O presidente Luiz Inácio Lula da Silva (PT) afirmou nesta terça-feira (27) que vai a Washington, nos Estados Unidos, para ter um encontro “olho no olho” com o presidente norte-americano, Donald Trump em março. Lula deu a declaração após chegar ao Panamá para participar do Fórum Econômico Internacional da América Latina e Caribe.
“Eu conversei com o Trump ontem, conversei com o Macron hoje, conversei com o Boric hoje e depois vou conversar com mais gente. Estou discutindo a questão do multilateralismo, a questão da democracia no mundo inteiro e eu espero marcar com o presidente Trump, no começo de março, eu vou fazer uma viagem a Washington porque os Estados Unidos e o Brasil são as duas principais democracias do Ocidente. Acho que dois chefes de Estado precisam conversar olhando um no olho do outro, sabe, para que a gente possa discutir as boas relações entre Brasil e Estados Unidos“, afirmou Lula.
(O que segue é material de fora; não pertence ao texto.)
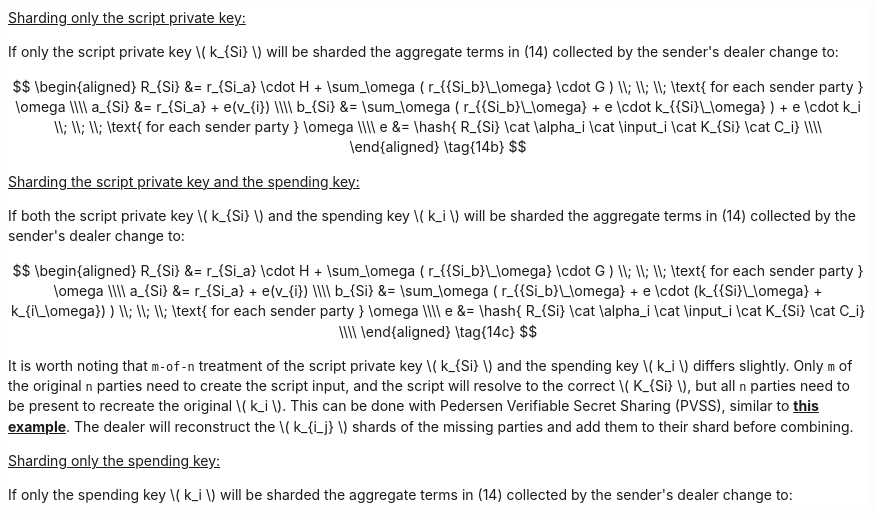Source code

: <u>Sharding only the script private key:</u>

If only the script private key \\( k_{Si} \\) will be sharded the aggregate terms in (14) collected by the sender's 
dealer change to:

$$
\begin{aligned}
R_{Si} &= r_{Si_a} \cdot H + \sum_\omega ( r_{{Si_b}\_\omega} \cdot G ) \\; \\; \\; \text{ for each sender party } \omega \\\\
a_{Si}  &= r_{Si_a} +  e(v_{i}) \\\\
b_{Si} &= \sum_\omega ( r_{{Si_b}\_\omega} + e \cdot k_{{Si}\_\omega} ) + e \cdot  k_i \\; \\; \\; \text{ for each sender party } \omega \\\\
e &= \hash{ R_{Si} \cat \alpha_i \cat \input_i \cat K_{Si} \cat C_i} \\\\
\end{aligned}
\tag{14b}
$$

<u>Sharding the script private key and the spending key:</u>

If both the script private key \\( k_{Si} \\) and the spending key \\( k_i \\) will be sharded the aggregate terms
in (14) collected by the sender's dealer change to:

$$
\begin{aligned}
R_{Si} &= r_{Si_a} \cdot H + \sum_\omega ( r_{{Si_b}\_\omega} \cdot G ) \\; \\; \\; \text{ for each sender party } \omega \\\\
a_{Si}  &= r_{Si_a} +  e(v_{i}) \\\\
b_{Si} &= \sum_\omega ( r_{{Si_b}\_\omega} + e \cdot (k_{{Si}\_\omega} +  k_{i\_\omega}) ) \\; \\; \\; \text{ for each sender party } \omega \\\\
e &= \hash{ R_{Si} \cat \alpha_i \cat \input_i \cat K_{Si} \cat C_i} \\\\
\end{aligned}
\tag{14c}
$$

It is worth noting that `m-of-n` treatment of the script private key \\( k_{Si} \\) and the spending key \\( k_i \\)
differs slightly. Only `m` of the original `n` parties need to create the script input, and the script will resolve to
the correct \\( K_{Si} \\), but all `n` parties need to be present to recreate the original \\( k_i \\). This can be
done with Pedersen Verifiable Secret Sharing (PVSS), similar to
[**this example**](https://tlu.tarilabs.com/protocols/mimblewimble-mb-bp-utxo#mimblewimble--mtext-of-n--multiparty-bulletproof-utxo).
The dealer will reconstruct the \\( k_{i\_j} \\) shards of the missing parties and add them to their shard before
combining.

<u>Sharding only the spending key:</u>

If only the spending key \\( k_i \\) will be sharded the aggregate terms in (14) collected by the sender's dealer 
change to:
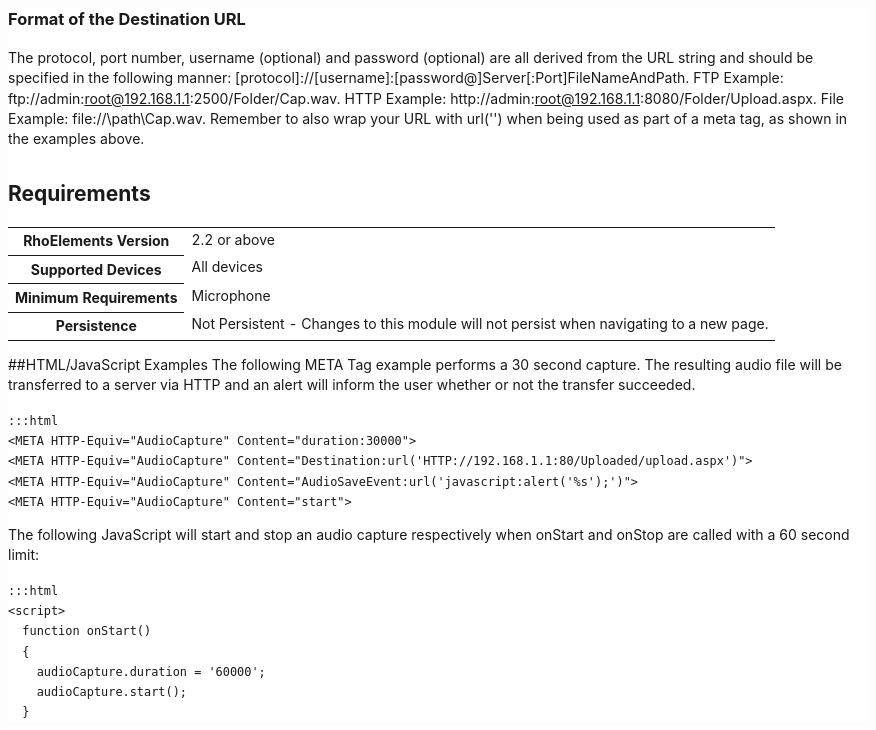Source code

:### Format of the Destination URL
The protocol, port number, username (optional) and password (optional) are all derived from the URL string and should be specified in the following manner: [protocol]://[username]:[password@]Server[:Port]FileNameAndPath. FTP Example: ftp://admin:root@192.168.1.1:2500/Folder/Cap.wav. HTTP Example: http://admin:root@192.168.1.1:8080/Folder/Upload.aspx. File Example: file://\path\Cap.wav. Remember to also wrap your URL with url('') when being used as part of a meta tag, as shown in the examples above.

## Requirements

<table class="re-table">
	<tr>
		<th class="tableHeading">RhoElements Version</th>
		<td class="clsSyntaxCell clsEvenRow">2.2 or above</td>
	</tr>
	<tr>
		<th class="tableHeading">Supported Devices</th>
		<td class="clsSyntaxCell clsOddRow">All devices</td>
	</tr>
	<tr>
		<th class="tableHeading">Minimum Requirements</th>
		<td class="clsSyntaxCell clsOddRow">Microphone</td>
	</tr>
	<tr>
		<th class="tableHeading">Persistence</th>
		<td class="clsSyntaxCell clsEvenRow">Not Persistent - Changes to this module will not persist when navigating to a new page.</td>
	</tr>
</table>

##HTML/JavaScript Examples
The following META Tag example performs a 30 second capture. The resulting audio file will be transferred to a server via HTTP and an alert will inform the user whether or not the transfer succeeded.

	:::html
	<META HTTP-Equiv="AudioCapture" Content="duration:30000">
	<META HTTP-Equiv="AudioCapture" Content="Destination:url('HTTP://192.168.1.1:80/Uploaded/upload.aspx')">
	<META HTTP-Equiv="AudioCapture" Content="AudioSaveEvent:url('javascript:alert('%s');')">
	<META HTTP-Equiv="AudioCapture" Content="start">

The following JavaScript will start and stop an audio capture respectively when onStart and onStop are called with a 60 second limit:

	:::html
	<script>
	  function onStart()
	  {
	    audioCapture.duration = '60000';
	    audioCapture.start();
	  }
Lula e Trump combinaram uma visita do presidente brasileiro a Washington durante um telefonema na segunda-feira (26). Durante a conversa, os dois também trataram sobre a situação na Venezuela.
Foi o primeiro contato entre Lula e Trump desde que os Estados Unidos invadiram a Venezuela e retiraram do poder o dirigente Nicolás Maduro, no início de janeiro. O ditador venezuelano e a esposa estão detidos em território norte-americano desde então.
Lula, no entanto, já deu declarações públicas condenando a ação militar no país vizinho. Na última sexta-feira (23), chamou o episódio de “falta de respeito” e disse que a América Latina não vai abaixar a cabeça para ninguém.
Também afirmou que o mundo vive um momento “muito crítico” do ponto de vista político e que a Carta das Nações Unidas (ONU) está sendo “rasgada”, com a prevalência da chamada “lei do mais forte” nas relações internacionais.
A expectativa é que Lula aproveite a instabilidade no cenário internacional para reiterar o pedido de reforma do Conselho de Segurança da Organização das Nações Unidas (ONU), um pleito do petista desde o primeiro mandato, em 2002.